Dirty Laundry

Sgt. Grit,

Remember in boot camp the scrub brush and the soapy water and the tables we scrubbed our clothes on. Some guys did this in Camp Geiger too! I went home after Camp Geiger on a bus from North Carolina with my sea bag and dirty laundry.

My mom went apesh-t when I emptied my sea bag on the Persian Living room carpet! She made me take it to the Chinese Laundry around the corner. Major cities had these Chinese hand laundry’s – that did predominately linens – table clothes – and shirts. The old Chinese gentleman spoke little English and gave you a receipt with Chinese characters on it for a stub. He weighed the sea bag – and bowed to me.

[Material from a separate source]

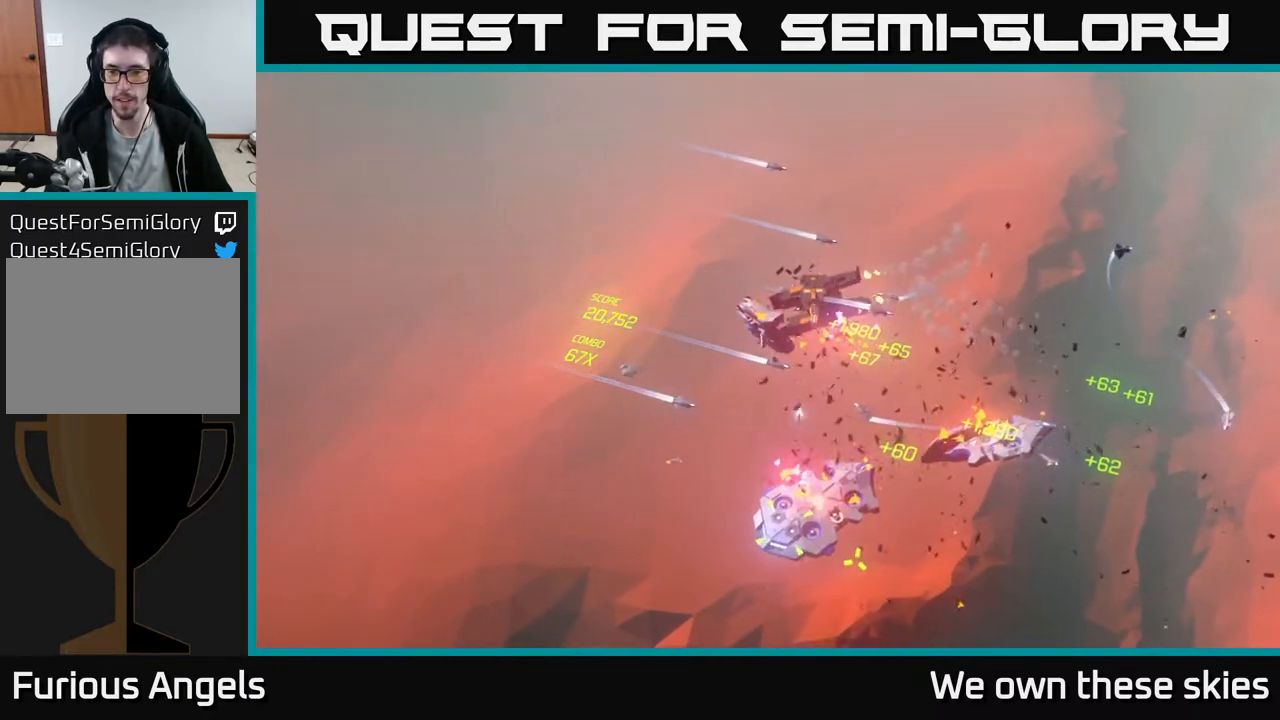
{"buttons": [], "left_stick": "down-right", "events": [[50, "left_stick", "down-right"]]}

Two days later I went to pick it up – and my mom paid back then like $20.00 (which was very expensive for those days – when a regular laundry would cost less than $5.00.) The Chinese guy went berserk yelling and screaming and pointing at me – the guy’s wife came out of the back to quiet him down – and calmly explained to me that my skivvies and utilities were so dirty I clogged the pipes when they cleaned the dirty clothes. My utilities were now sparkling – and my skivvies were bright white – rough socks were smooth to my skin. A rare treat for a Marine after boot camp.

Went to a few nice restaurants and met a nice girl at a military dance in the great city of New York – then alas – my leave was up – went to the Port Authority Bus Station in New York City – and the Marine went into survival mode carefully watching his wallet and his gear aboard the bus – as we trusted only other Marines to watch our backs.

Bruce Bender
1963-1967
Cpl USMC

Sgt Grit wants to hear from you! Leave your comments below or submit your own story!

15 comments


  • jim r. heath

    that is not how it was when I went through boot camp. we had to keep our stuff clean and in order.


  • Frank Everett

    I remember the concrete wash racks by the heads on the company street. Clothepins on the bills of our utility covers while we scrubbed and rinsed our uniforms. We would be led by our platoon guide as we yelled out our general orders only to be interrupted by the noisy amphib plane flying over frequently. Quite a teaching moment at MCRD San Diego in 1963.


  • STANLEY DZIUBA SGT OF MARINES

    NO SUCH THING AS CLOTHES PINS AT PI IN THE EARLY 60’S. WE USED TIE TIES MADE OUT OF NARROW PIECES OF ROPE,AND WOULD TIE ONE END TO THE GEAR, THE OTHER TO THE CLOTHES LINE. AH, THE GOOD OLD DAYS.


  • Arnold Cabral

    In reply to Frank Everett.
    Frank Everett do you remember when you was Boot Camp your Driii Sargeant when it was time to wake up yelling you got only 15 minutes to S.H.I.T. SHOWER, and SHAVE .


  • Chris Vail, Sgt., USMC, 1952 – 1958

    Ye Olde concrete wash stands at Parris Island (and I assume San Diego had them also) keeps popping up as favorite stories from boot camp. Yes, I too have a story about them. Plt. 529 at the University of Parris Island was at the wash stands one Sunday in late 1952 doing our domestic chores with the herringbone utilities. At some time during our cleaning exercise, the Jr. DI had us fall in formation at attention. For one hour at attention under the unforgiving South Carolina sun, he allowed the infamous SC sand fleas unlimited chow call upon our sweaty bodies. Since we knew the consequences for moving while at attention could be quite severe, not the first recruit took a shot at eliminating one of those pesky SOBs. Not a pleasant remembrance, but a remembrance indeed.